What use does this have? Well, directional lights can be though of as point lights that are infinitely far away. When a point light is infinitely far away the rays of light become parallel, and all of the light travels in a single direction. This is basically the definition of a directional light.

If $$W = 1$$, then it is a point light. If $$W = 0$$, then it is a directional light.
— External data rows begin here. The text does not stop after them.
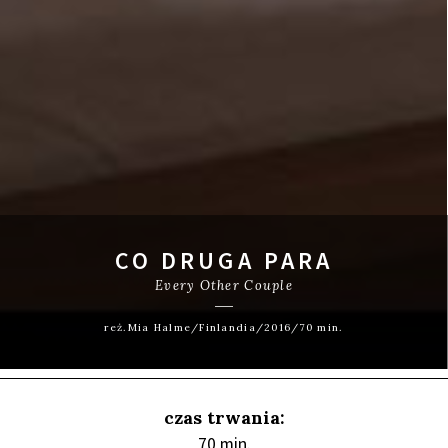
CO DRUGA PARA
Every Other Couple
reż.Mia Halme/Finlandia/2016/70 min.
czas trwania:
70 min.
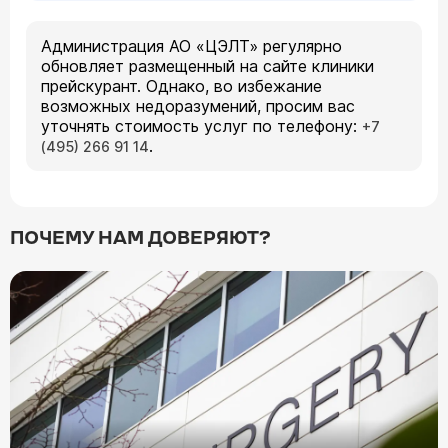
Администрация АО «ЦЭЛТ» регулярно
обновляет размещенный на сайте клиники
прейскурант. Однако, во избежание
возможных недоразумений, просим вас
уточнять стоимость услуг по телефону:
+7
.
(495) 266 91 14
ПОЧЕМУ НАМ ДОВЕРЯЮТ?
So traditionally, in 3D graphics, directional lights are differentiated from point lights by the value of $$W$$ in the position vector of the light. If $$W = 1$$, then it is a point light. If $$W = 0$$, then it is a directional light.

This is more of a traditional convention, rather than a useful way to write lighting code. Directional lights and point lights are usually implemented with separate code, because they behave differently. A typical lighting shader might look like this:

if(lightPosition.w == 0.0){
    //directional light code here
} else {
    //point light code here
}

Summary

Homogeneous coordinates have an extra dimension called $$W$$, which scales the $$X$$, $$Y$$, and $$Z$$ dimensions. Matrices for translation and perspective projection transformations can only be applied to homogeneous coordinates, which is why they are so common in 3D computer graphics. The $$X$$, $$Y$$, and $$Z$$ values are said to be "correct" when $$W = 1$$. Any homogeneous coordinate can be converted to have $$W = 1$$ by dividing all four dimensions by the $$W$$ value, except if $$W = 0$$. When $$W = 0$$, the coordinate represents a point at infinity (a vector with infinite length), and this is often used to denote the direction of directional lights.